Monday, October 28, 2013

What a lucky girl I am

Today was the ending of a very emotional time in my life.  Today we buried my dear Uncle Herman.  



I have several uncles but my uncle Herman was so much more than just an uncle to me.  I think of him as my 2nd father.  I think that is why for some it has been hard for them to understand how deep my grief has been.  As many people know I lost my mother 18 years ago to a sudden illness and honestly I was so scared because I had a 2 1/2 year old daughter plus my 10 week old daughter.  I had no idea how I was going to manage bringing up my girls without the help of my mother.  But my Nana Pat and Uncle Herman stepped right up without missing a beat to serve as surrogate grandparents for my girls along with surrogate parents to me.  
I was adopted in November 1966 and was the first grandchild on my mother's side of the family.  The Lord blessed my poor mother by letting my Nana Pat live directly across the street so when I was up crying night after night, Nana Pat was there to help my mother.  My Uncle Herman was off in Vietnam fighting the war so Nana had time to spend with me.  
  I have to admit it probably took 2 sets of parents to raise me.  I think I was quiet a handful.  But as the years went on even when they had their own child, my cousin Krisie, (who is just like a sister to me) I always knew I could depend on Nana and Herman.  My Nana was known around town as the Girl Scout Lady but rest assured Herman was the Girl Scout Man.  
He always backed Pat up on what ever she was under taking - if it was baking 25 coconut cakes to give out at Christmas or feed the entire family every Sunday what seemed like a Thanksgiving meal, he was right there helping out. But he was never a proud or boastful man, never one to want to receive any credit for anything he did.  He did the things he did because he wanted to and certainly not for any recognition. 
He had a job that required him to travel often but he always made sure he talked to my Nana at least twice a day.  When I think of an example of a loving and faithful husband I always think of Uncle Herman.  I hope that one day my children and others will think that way of my marriage although we are somewhat more vocal in our disagreements than either of them were.  
My uncle was the rock or maybe the corner stone of our family.  If I ever needed advice or an opinion on something we should do I always knew I could go to him.  He just played such an important part in my life.  And in so many others.  
Herman was a very educated man but never did he make anyone that was not as educated feel like less of a person.  He was a faithful member of his church and played so many roles in keeping the church going and on track.  He never tried to push his way on others because "it was his way" but rather he was always open to discussion to see if perhaps there were other ways or changes that needed to be made to his suggestions that would make it better.  
He served his country in Vietnam and received the purple heart.  He was faithful and loyal to his country. 

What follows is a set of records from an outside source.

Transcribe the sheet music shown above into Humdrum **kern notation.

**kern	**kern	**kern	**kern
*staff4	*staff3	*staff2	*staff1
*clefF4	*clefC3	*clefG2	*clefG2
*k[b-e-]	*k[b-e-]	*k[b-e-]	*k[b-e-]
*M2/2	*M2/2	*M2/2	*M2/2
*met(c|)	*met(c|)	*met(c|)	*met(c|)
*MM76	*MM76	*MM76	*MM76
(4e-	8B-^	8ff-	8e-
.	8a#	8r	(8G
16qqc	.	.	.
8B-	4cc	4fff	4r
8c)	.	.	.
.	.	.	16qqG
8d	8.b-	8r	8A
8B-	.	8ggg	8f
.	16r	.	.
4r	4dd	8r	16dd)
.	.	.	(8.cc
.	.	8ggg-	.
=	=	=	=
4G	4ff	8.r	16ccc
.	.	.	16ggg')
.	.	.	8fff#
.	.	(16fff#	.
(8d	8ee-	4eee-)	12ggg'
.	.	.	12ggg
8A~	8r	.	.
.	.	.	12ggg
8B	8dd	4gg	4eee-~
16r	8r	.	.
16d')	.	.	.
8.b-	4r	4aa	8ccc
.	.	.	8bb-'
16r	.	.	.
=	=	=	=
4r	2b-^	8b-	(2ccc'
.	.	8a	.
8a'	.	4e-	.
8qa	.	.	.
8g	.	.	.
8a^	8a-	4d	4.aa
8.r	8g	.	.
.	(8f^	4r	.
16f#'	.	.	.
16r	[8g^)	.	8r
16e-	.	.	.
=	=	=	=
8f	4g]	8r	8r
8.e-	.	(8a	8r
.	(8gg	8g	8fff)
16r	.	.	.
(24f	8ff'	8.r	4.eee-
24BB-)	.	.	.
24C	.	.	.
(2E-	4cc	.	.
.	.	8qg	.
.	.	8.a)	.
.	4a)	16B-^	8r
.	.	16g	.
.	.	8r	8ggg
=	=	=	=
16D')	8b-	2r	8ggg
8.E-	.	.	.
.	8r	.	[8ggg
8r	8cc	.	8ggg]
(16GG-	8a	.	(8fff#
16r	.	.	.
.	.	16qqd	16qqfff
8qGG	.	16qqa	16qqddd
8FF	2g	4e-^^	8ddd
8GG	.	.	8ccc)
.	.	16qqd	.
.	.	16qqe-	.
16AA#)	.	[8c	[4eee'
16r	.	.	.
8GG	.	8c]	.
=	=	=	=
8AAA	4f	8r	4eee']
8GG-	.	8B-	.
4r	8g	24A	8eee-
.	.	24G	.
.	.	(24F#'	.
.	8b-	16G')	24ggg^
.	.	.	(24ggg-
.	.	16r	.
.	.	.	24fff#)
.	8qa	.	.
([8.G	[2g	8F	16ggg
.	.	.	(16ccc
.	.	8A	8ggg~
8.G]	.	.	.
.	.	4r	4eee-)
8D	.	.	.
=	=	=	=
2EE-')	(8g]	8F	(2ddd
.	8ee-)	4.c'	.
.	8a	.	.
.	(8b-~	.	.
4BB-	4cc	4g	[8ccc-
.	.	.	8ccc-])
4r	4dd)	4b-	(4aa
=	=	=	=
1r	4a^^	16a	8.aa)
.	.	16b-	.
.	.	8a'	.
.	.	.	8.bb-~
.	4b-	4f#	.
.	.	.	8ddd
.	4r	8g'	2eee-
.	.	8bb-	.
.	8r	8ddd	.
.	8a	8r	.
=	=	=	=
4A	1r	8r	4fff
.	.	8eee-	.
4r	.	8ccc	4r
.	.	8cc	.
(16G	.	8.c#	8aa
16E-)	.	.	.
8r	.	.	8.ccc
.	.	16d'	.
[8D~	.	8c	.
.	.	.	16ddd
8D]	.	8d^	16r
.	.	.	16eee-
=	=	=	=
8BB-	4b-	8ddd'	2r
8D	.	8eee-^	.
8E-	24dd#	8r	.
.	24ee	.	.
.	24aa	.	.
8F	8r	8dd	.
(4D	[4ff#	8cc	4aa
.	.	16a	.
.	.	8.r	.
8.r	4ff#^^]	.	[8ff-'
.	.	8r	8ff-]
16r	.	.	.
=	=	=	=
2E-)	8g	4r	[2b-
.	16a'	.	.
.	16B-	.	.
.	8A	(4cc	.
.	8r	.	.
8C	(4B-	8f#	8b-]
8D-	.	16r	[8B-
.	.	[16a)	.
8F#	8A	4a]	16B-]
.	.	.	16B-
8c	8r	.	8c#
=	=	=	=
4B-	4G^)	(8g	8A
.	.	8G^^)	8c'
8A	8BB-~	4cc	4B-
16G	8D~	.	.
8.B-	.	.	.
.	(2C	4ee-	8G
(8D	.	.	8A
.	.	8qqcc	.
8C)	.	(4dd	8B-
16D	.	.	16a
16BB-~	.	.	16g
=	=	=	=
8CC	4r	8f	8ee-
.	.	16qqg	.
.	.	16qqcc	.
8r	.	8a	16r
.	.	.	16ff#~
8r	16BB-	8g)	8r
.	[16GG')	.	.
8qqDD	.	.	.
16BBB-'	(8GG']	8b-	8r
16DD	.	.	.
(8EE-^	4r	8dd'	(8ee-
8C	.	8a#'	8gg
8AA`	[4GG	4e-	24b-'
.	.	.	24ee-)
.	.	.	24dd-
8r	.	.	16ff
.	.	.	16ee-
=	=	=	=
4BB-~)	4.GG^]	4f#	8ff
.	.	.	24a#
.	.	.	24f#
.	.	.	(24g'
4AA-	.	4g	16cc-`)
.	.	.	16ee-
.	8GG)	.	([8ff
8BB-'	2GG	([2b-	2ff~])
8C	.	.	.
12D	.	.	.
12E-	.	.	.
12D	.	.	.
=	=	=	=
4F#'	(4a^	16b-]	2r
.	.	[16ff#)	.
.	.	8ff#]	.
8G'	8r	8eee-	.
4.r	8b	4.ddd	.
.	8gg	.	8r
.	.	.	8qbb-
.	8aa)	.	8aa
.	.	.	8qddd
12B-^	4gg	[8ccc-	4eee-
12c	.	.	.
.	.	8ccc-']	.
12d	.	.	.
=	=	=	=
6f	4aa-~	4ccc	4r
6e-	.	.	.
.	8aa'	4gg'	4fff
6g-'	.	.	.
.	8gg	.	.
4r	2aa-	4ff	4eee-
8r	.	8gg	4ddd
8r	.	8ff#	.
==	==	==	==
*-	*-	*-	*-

 He was faithful and loyal to his wife.  He was faithful and loyal to his daughter Krisie, granddaughter Lindsay and grandson Brandon.   He was also faithful and loyal to my sister and me.  We were merely his wife's sister's adopted children but at no time  did he ever make us feel any less a part of the family.  When my precious sister Susan fought her courageous battle with breast cancer I do not know what we would have done without my aunt and uncle.  They helped us in far too many ways for me to ever thank them for.  They were preparing for her to come live her last days in their home.  Although it never came to that,  my nana was right their in Houston holding her hand when she went to her heavenly home.  
I have never once doubted that if I ever needed a place to live or anything else I could ask either of them and it would have been offered to me with no strings attached.  

As I sat in the service today celebrating this remarkable man's life so many different things ran through my head.  He was such a remarkable man who could be serious one minute and then making us laugh so hard the next.  He was someone I could depend on and someone I held in very high respect.   I respected his love for his God that I do not think anyone ever questioned, his love for his family, his commitment to his job and to his church.  
I just could not seem to keep my emotions in check today.  I had witnessed this strong man have to fight a battle with cancer and all of the horrible ways it took a toll on his body. All I could think of was why?  This was so unfair for this wonderful, loving man to have to suffer the way he did.  But my Uncle Herman left this world with all the dignity he had earned.  I never once heard him ask God "Why me?", although I have ask that question and I still am asking that question but rather he wanted to continue with experimental treatment as long as he could on the off chance that something could be learned that would help other people.  
I do rejoice in the fact that when he left this earth for the Heavenly Home our God has waiting for us that he was greeted by all of our loved ones that have gone before us.   And although right now it is hard for me to think about him no longer being in this world with us sitting at the head of the table for Sunday dinner chomping on those hot peppers, not here on Christmas to read the Christmas Story to us as he always has but rather he is rejoicing with our Lord and Savior Jesus Christ and I know when my time comes to join my Heavenly Father this special, special uncle of mine will be there to greet me with open arms into my heavenly family just like he welcomed me with open arms when I was a 4 month old orphan and  I became a member of his family.  Wow, what a lucky girl I am.